Prime Minister Boris Johnson has defended Home Secretary Priti Patel after she was called out by England defender Tyrone Mings on Twitter earlier this week.
Mings was left angry with perceived hypocrisy from Patel in the wake of his international teammates Marcus Rashford, Jadon Sancho and Bukayo Saka receiving racist abuse after the Three Lions’ Euro 2020 final penalty shoot-out defeat to Italy.
Politicians have had a rocky relationship with footballers over the past few years in this country, and this appears to be another case of tensions bubbling to the surface.
So how has this latest saga developed?
What did Patel initially say?
Patel, who is of Indian heritage, initially hit the headlines when she described the decision of the England players to take the knee before games at the Euros as “gesture politics.”
Speaking to GB News last month, the 49-year-old said: “I just don’t support people participating in that type of gesture politics .”
She added that it was “all well to support a cause and make your voices heard”, but with regards to the BLM protests that have taken place in the UK, “the impact on policing was devastating”.
And she also refused to condemn fans booing the taking of the knee, adding: “That’s a choice for them quite frankly. I’ve not gone to a football match to even contemplate that.”
Mings himself insisted that Patel’s comments did not impact him and his teammates, saying: “To the Home Secretary, I don’t really have a direct message. Everybody is entitled to their own opinion and the Home Secretary is one of many, many people that oppose us taking the knee or refuse to defend it.
“So, we have our own set of beliefs and what we think we can do to help and there will be players that can be influential and can stand up for what we believe in. Understandably, when you have such strong beliefs there will be opposition to that.”
What did she say after the final?
Mings was less impressed, however, with Patel’s response after Rashford, Sancho and Saka were sent hundreds of abusive racist messages after missing penalties in England’s defeat on Sunday.

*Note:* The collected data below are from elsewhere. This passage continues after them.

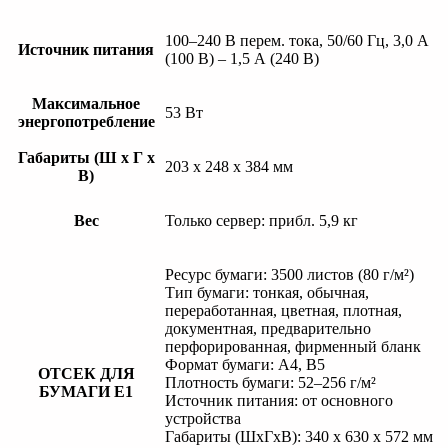
100–240 В перем. тока, 50/60 Гц, 3,0 А
Источник питания
(100 В) – 1,5 А (240 В)
Максимальное
53 Вт
энергопотребление
Габариты (Ш x Г x
203 x 248 x 384 мм
В)
Вес
Только сервер: прибл. 5,9 кг
Ресурс бумаги: 3500 листов (80 г/м²)
Тип бумаги: тонкая, обычная,
переработанная, цветная, плотная,
документная, предварительно
перфорированная, фирменный бланк
Формат бумаги: A4, B5
ОТСЕК ДЛЯ
Плотность бумаги: 52–256 г/м²
БУМАГИ E1
Источник питания: от основного
устройства
Габариты (ШхГхВ): 340 x 630 x 572 мм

She tweeted on Monday morning: “I am disgusted that @England players who have given so much for our country this summer have been subject to vile racist abuse on social media.
“It has no place in our country and I back the police to hold those responsible accountable.”
It did not take long for Mings to reply, as he shot back later that afternoon: “You don’t get to stoke the fire at the beginning of the tournament by labelling our anti-racism message as ‘Gesture Politics’ & then pretend to be disgusted when the very thing we’re campaigning against, happens.”
What is Johnson’s response?
Johnson was asked about the exchange between Mings and Patel by Leader of the Opposition Keir Starmer at Prime Minister’s Questions on Wednesday.
And while he offered his support to the England players affected by the abuse, he also threw his weight behind Patel.
“I want to reiterate my total support of our fantastic England team, and I support them in the way that they show solidarity with their friends when they face racism,” said Johnson.
“But when he (Starmer) talks about the Home Secretary, let me just remind him that my right honourable friend has faced racism and prejudice all her career, of the kind he can never imagine.”
Johnson’s response is not likely to have impressed England’s players.
And with plans for the squad to visit Downing Street reportedly shelved, there appears to be something of a relationship breakdown between parliament and footballers.
It is likely that Premier League players will continue to take the knee into the new season, which kicks off next month.
And how the government will respond to it seems to be anyone’s guess.